Phil Watson

Personal information
- Full name: Philip Ross Watson
- Date of birth: 23 February 1907
- Place of birth: Shotts, Scotland
- Date of death: 1990 (aged 82–83)
- Height: 5 ft 9+1⁄2 in (1.77 m)
- Position: Centre half

Senior career*
- Years: Team / Apps / (Gls)
- Wishaw Juniors
- 1927–1932: Hamilton Academical / 173 / (6)
- 1932–1937: Blackpool / 171 / (11)
- 1937–1938: Barnsley / 4 / (0)
- 1938–1939: Queen of the South / 23 / (0)
- Total:  / 371 / (17)

International career
- 1933: Scotland / 1 / (0)
- 1930: Scottish Football League XI / 1 / (0)

= Phil Watson (footballer) =

Scottish footballer

Philip Ross Watson (23 February 1907 – 1990) was a Scottish professional footballer. He made one appearance for the Scotland national team. He played as a centre half.

==Club career==
===Hamilton Academical===
Watson began his senior career in his native Scotland in 1927 with Hamilton Academical.

===Blackpool===
In 1932, he moved south to join Blackpool. He made his debut for the Lancashire club on 13 February 1932, in a 2–0 victory over Everton at Bloomfield Road. He came into a defence which had leaked seven goals at Manchester City a week earlier.

He made a further fourteen league appearances in the 1931–32 season, scoring one goal – in a 2–2 draw at home to Liverpool on 5 March. The previous month, he marked Everton's Dixie Dean out of the game, and the Toffees player congratulated him at the final whistle as Jimmy Hampson's brace gave Blackpool a 2–0 win.

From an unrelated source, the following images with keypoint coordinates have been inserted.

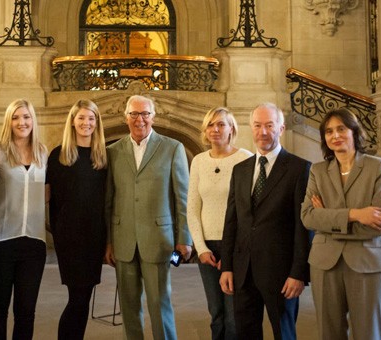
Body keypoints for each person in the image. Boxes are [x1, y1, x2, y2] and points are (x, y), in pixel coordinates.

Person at [300, 108, 381, 340]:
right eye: (328, 131)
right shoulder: (317, 171)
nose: (334, 135)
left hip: (370, 261)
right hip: (326, 263)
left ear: (354, 132)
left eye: (341, 129)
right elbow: (308, 217)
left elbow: (380, 223)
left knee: (370, 334)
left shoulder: (379, 167)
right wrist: (355, 214)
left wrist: (328, 217)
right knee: (330, 334)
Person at [219, 102, 311, 340]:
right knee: (246, 333)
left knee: (284, 333)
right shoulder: (240, 170)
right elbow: (232, 222)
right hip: (243, 270)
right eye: (258, 125)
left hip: (281, 273)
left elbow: (303, 227)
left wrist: (298, 272)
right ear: (251, 128)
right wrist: (227, 266)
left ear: (281, 129)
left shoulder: (299, 169)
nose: (263, 132)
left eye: (270, 125)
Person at [104, 95, 192, 340]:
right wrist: (109, 241)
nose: (139, 119)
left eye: (145, 114)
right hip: (123, 242)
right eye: (134, 114)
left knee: (159, 304)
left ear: (154, 117)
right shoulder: (112, 151)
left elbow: (182, 197)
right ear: (125, 118)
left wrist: (184, 237)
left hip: (159, 240)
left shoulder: (172, 148)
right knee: (129, 309)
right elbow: (109, 201)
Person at [187, 107, 252, 340]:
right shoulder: (198, 161)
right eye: (211, 124)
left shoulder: (245, 158)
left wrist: (234, 251)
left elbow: (248, 210)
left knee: (235, 314)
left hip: (234, 245)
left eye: (221, 124)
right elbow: (192, 209)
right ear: (205, 130)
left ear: (231, 129)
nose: (215, 129)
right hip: (207, 247)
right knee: (216, 313)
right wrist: (201, 249)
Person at [0, 99, 48, 340]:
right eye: (16, 117)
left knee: (26, 312)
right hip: (2, 240)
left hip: (34, 243)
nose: (22, 122)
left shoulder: (42, 152)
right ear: (8, 121)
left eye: (26, 117)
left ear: (33, 120)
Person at [46, 99, 108, 340]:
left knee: (84, 296)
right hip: (69, 237)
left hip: (94, 236)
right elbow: (42, 193)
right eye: (81, 118)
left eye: (91, 118)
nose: (86, 123)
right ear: (72, 121)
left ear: (97, 123)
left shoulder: (103, 155)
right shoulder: (59, 154)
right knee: (77, 297)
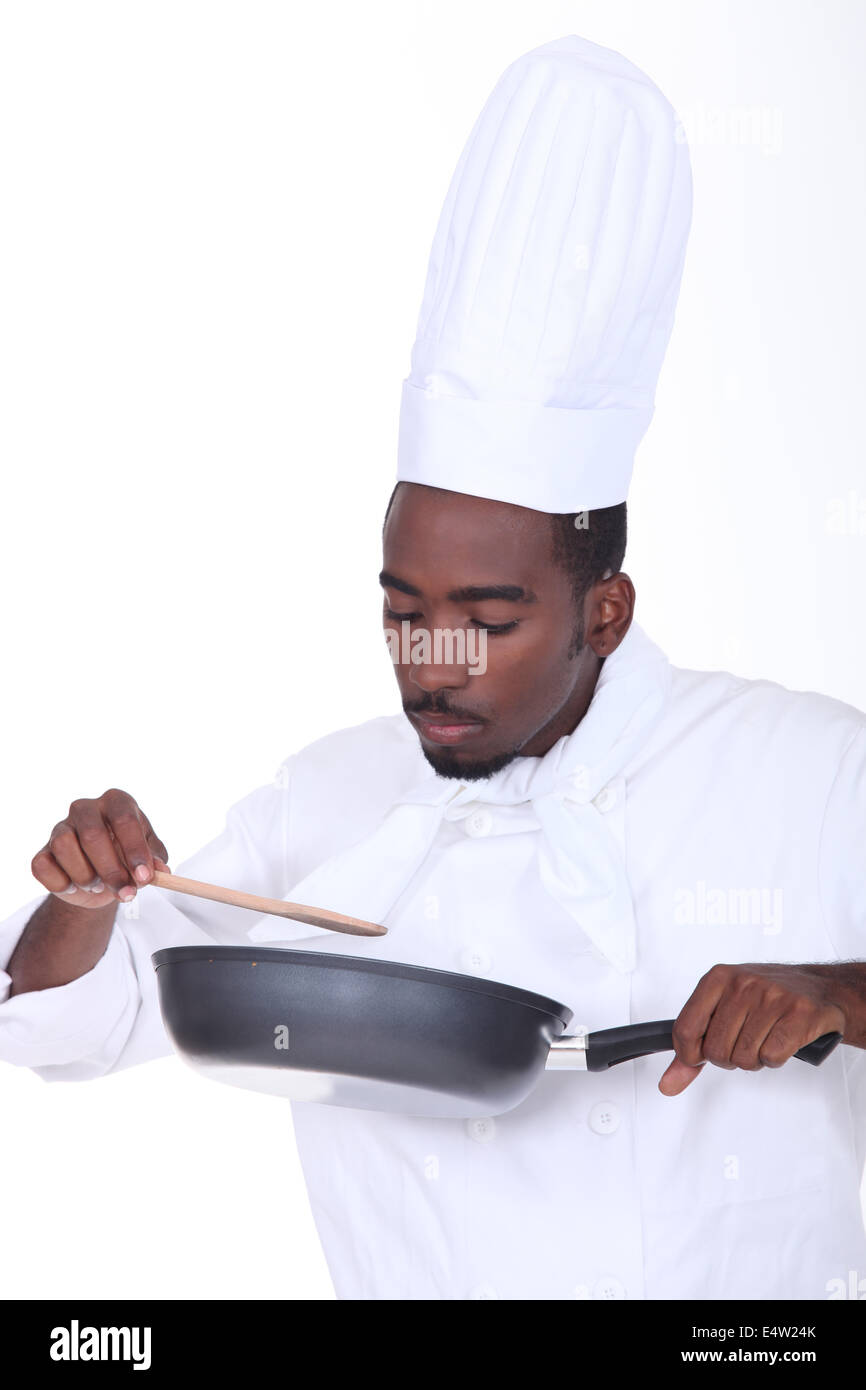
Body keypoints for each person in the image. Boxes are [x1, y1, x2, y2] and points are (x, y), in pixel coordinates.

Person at [2, 35, 865, 1301]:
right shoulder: (328, 799)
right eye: (401, 609)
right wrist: (81, 899)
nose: (430, 662)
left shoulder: (806, 768)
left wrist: (835, 992)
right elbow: (72, 1018)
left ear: (604, 611)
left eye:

The following season, 1932–33, he was an ever-present in the club's 45 league and cup games. He scored seven league goals, including a hat-trick against Aston Villa at Bloomfield Road on 18 March 1933. He was deputising in the forward line for the injured Jimmy Hampson. Despite his contributions, Blackpool finished bottom of Division One and were relegated.

Another ever-present season followed in 1933–34. He scored one league goal and one FA Cup goal.

His run of 129 consecutive games for Blackpool ended midway through the 1934–35 campaign, in which he made 34 appearances and scored two goals. After the signing of centre-half Louis Cardwell, Watson moved to the right-back position. He appeared in the forward line again for two games, alongside Bobby Finan firstly, then Peter Doherty.

Watson continued at right-back for the 1935–36 season, making 35 league appearances. He missed the entire 1936–37 season through injury, but returned to the team in 1937–38, his final one as a Blackpool player, back in the centre-half position.

Watson's 178th and final appearance for Blackpool occurred on 13 November 1937, in a 3–0 home defeat at the hands of Birmingham City.

===Barnsley===
Barnsley became his third club, but he only made four league appearances for the Tykes before returning to Scotland to finish his career with Queen of the South.

===Queen of the South===
Signed by Willie Ferguson in 1938, Watson played in the final game of the 1937–38 season, a 3–2 victory against Rangers at Ibrox Park; his pass to Jackie Oakes led to Queens' first goal. This was the club's first league victory against Rangers (although they had knocked them out of the Scottish Cup the season before).

==International career==
Watson's sole cap for Scotland came against Austria in 1933 while playing for Blackpool. He had been selected once for the Scottish Football League XI in 1930 while with Hamilton.

==Personal life ==
His father, likewise named Philip Ross Watson, was also a footballer who made over 100 appearances for Hamilton Academical. His brother Martin played in Scotland's second tier, mainly for Dumbarton.

Watson died in 1990 at the age of 83.